**Dataset content:**
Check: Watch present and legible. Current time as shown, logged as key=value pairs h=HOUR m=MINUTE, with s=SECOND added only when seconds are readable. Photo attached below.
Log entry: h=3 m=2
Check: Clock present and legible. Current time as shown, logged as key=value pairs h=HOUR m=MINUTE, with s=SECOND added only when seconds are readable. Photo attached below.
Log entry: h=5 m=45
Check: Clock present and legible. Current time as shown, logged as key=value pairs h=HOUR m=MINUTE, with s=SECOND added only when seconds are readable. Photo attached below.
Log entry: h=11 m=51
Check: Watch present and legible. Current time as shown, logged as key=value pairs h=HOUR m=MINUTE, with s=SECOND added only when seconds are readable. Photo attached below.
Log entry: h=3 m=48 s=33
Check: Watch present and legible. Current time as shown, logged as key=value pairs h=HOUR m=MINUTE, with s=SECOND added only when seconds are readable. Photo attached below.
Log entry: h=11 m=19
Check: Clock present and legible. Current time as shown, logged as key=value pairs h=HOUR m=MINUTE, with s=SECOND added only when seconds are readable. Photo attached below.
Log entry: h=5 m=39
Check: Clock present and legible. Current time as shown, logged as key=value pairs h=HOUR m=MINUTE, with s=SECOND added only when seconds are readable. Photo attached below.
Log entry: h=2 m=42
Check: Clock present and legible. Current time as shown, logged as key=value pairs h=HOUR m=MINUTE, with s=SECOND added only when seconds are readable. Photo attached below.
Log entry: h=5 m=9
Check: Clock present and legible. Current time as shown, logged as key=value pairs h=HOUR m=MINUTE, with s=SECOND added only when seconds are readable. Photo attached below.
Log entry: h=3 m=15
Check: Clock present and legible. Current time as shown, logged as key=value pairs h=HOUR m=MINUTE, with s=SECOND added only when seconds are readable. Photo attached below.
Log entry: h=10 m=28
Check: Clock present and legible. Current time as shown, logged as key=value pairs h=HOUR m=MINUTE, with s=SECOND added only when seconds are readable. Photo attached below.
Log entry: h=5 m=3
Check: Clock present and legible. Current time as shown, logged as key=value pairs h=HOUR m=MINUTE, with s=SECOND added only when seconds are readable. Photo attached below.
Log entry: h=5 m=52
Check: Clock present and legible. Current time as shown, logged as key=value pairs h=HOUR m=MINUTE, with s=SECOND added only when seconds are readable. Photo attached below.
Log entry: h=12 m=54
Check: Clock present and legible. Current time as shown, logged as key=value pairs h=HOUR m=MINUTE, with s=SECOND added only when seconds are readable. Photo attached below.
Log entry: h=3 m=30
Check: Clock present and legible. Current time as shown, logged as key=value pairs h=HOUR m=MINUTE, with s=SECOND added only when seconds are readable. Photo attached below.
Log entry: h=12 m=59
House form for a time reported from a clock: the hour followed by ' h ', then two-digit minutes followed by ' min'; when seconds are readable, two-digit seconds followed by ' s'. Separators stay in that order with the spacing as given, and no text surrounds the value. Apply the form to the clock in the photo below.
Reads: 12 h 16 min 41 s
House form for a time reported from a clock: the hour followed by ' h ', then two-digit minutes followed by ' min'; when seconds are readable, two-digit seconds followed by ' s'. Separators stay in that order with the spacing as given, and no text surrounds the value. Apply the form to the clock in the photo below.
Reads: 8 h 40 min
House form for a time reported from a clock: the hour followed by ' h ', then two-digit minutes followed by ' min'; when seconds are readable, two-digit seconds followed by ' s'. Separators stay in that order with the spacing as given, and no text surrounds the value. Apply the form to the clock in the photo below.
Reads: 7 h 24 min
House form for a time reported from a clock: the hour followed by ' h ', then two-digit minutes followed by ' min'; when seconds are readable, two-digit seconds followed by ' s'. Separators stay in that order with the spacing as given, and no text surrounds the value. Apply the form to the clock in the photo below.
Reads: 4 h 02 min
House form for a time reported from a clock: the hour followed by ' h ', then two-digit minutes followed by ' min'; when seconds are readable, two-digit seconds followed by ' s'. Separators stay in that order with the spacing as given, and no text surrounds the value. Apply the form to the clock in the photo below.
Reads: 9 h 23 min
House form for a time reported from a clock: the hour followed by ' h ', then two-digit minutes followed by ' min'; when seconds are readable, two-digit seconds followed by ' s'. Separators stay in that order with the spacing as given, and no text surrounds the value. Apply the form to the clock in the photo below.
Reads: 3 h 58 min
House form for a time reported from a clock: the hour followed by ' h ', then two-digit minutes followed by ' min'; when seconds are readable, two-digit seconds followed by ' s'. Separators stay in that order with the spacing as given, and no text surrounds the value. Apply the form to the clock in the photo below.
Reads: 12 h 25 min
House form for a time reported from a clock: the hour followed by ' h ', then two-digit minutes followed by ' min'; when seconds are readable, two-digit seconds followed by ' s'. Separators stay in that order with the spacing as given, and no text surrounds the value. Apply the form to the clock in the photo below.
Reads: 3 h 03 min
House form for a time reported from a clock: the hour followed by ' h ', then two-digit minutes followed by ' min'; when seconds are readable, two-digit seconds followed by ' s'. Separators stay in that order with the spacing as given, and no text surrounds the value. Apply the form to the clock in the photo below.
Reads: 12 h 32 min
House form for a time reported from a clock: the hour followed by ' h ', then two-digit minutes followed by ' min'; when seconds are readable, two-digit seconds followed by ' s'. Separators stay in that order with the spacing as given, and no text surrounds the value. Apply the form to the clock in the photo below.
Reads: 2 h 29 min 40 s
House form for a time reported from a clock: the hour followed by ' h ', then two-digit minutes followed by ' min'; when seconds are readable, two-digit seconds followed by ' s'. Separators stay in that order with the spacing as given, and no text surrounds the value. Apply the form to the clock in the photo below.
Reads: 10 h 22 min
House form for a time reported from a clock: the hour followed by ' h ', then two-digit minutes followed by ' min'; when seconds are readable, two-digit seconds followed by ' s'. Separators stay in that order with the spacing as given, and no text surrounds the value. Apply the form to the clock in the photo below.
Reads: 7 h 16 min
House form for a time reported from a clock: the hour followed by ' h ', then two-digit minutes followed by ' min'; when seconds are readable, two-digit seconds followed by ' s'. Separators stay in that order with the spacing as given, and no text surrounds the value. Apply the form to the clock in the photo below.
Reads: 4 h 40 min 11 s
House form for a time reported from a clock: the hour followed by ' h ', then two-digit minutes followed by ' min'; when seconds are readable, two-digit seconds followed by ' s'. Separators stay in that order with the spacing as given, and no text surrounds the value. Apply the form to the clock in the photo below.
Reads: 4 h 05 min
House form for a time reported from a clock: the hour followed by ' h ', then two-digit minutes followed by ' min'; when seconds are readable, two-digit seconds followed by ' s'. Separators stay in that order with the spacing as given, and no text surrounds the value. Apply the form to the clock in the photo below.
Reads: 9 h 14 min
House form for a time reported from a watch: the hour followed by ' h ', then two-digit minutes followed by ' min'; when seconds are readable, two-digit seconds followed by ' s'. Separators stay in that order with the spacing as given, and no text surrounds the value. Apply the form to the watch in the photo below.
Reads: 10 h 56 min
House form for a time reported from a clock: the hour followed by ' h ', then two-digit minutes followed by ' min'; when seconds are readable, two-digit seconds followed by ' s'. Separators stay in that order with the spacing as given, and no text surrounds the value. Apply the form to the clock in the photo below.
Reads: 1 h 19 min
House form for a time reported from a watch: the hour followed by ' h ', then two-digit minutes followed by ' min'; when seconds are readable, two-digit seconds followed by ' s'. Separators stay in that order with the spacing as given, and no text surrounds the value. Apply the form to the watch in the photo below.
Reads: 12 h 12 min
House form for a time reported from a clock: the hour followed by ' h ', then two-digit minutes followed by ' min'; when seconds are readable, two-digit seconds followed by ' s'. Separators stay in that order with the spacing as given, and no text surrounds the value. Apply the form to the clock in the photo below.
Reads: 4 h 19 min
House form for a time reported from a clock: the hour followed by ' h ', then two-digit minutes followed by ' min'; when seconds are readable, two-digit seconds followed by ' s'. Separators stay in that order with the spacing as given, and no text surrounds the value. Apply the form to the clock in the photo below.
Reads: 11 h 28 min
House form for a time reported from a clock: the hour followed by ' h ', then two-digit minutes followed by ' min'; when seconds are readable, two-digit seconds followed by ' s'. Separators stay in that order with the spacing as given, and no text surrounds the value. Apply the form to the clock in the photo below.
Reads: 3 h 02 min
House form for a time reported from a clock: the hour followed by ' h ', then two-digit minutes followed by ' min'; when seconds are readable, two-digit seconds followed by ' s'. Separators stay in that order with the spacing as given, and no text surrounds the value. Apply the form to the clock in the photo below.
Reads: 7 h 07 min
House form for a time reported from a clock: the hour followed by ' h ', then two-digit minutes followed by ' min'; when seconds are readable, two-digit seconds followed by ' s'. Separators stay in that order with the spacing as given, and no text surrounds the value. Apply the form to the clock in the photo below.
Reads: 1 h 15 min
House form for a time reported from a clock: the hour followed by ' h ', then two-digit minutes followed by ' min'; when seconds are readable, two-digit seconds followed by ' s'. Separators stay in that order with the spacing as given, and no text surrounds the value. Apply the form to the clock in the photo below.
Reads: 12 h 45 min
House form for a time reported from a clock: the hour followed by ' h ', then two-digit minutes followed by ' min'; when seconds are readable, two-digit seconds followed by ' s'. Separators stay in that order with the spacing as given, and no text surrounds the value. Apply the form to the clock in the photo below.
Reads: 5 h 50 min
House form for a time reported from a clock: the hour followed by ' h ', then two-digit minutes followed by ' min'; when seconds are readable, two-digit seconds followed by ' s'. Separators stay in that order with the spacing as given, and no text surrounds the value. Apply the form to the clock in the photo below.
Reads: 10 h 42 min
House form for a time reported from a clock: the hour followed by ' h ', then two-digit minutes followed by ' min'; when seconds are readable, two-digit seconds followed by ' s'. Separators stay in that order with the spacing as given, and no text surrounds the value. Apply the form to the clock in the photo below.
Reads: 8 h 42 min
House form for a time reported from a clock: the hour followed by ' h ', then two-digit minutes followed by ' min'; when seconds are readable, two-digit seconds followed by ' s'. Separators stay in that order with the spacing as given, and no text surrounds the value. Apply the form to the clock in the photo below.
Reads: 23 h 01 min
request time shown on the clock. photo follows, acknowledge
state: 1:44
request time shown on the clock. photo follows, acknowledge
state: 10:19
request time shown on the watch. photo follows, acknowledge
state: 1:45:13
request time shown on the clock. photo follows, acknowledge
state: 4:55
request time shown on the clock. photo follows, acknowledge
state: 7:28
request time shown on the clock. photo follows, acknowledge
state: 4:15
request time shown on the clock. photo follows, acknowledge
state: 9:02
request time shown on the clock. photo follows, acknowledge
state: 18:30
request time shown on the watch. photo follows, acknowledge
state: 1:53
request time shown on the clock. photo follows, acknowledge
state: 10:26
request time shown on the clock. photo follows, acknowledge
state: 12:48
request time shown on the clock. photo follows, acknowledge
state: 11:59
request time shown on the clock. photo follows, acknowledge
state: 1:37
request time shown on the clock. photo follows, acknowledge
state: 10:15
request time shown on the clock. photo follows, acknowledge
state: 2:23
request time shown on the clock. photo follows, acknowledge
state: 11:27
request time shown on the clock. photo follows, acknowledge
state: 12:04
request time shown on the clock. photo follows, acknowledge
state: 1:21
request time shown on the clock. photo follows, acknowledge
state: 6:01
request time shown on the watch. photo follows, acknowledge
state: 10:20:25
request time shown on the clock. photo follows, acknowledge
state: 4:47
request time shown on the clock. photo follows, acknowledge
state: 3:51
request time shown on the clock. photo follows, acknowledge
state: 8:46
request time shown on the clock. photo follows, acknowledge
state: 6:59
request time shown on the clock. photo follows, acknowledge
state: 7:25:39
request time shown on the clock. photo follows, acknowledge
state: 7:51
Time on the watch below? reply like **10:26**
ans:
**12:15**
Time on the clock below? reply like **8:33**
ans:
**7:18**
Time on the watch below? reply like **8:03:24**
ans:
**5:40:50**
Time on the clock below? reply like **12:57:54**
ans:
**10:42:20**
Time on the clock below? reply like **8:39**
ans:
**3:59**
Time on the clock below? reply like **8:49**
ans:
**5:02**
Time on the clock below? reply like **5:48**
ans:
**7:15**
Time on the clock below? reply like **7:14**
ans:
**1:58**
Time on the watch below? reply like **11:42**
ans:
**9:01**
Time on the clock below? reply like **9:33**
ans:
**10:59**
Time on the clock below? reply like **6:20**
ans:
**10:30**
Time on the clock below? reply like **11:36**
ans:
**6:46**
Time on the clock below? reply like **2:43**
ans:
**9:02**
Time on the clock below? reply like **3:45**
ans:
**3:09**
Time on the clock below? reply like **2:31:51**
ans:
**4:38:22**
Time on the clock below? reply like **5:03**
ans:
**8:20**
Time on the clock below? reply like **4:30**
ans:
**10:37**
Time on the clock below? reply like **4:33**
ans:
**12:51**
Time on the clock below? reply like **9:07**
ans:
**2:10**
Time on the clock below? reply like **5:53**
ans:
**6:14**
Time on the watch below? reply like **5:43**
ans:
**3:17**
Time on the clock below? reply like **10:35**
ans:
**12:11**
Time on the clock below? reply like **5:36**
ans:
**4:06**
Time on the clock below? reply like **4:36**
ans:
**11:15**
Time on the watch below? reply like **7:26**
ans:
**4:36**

**Exercise description:** Return the lines of the listing above exactly as they appear, from its first line through the line that contains "Log entry: h=5 m=45", with both of those lines included.

**Solution:**
Check: Watch present and legible. Current time as shown, logged as key=value pairs h=HOUR m=MINUTE, with s=SECOND added only when seconds are readable. Photo attached below.
Log entry: h=3 m=2
Check: Clock present and legible. Current time as shown, logged as key=value pairs h=HOUR m=MINUTE, with s=SECOND added only when seconds are readable. Photo attached below.
Log entry: h=5 m=45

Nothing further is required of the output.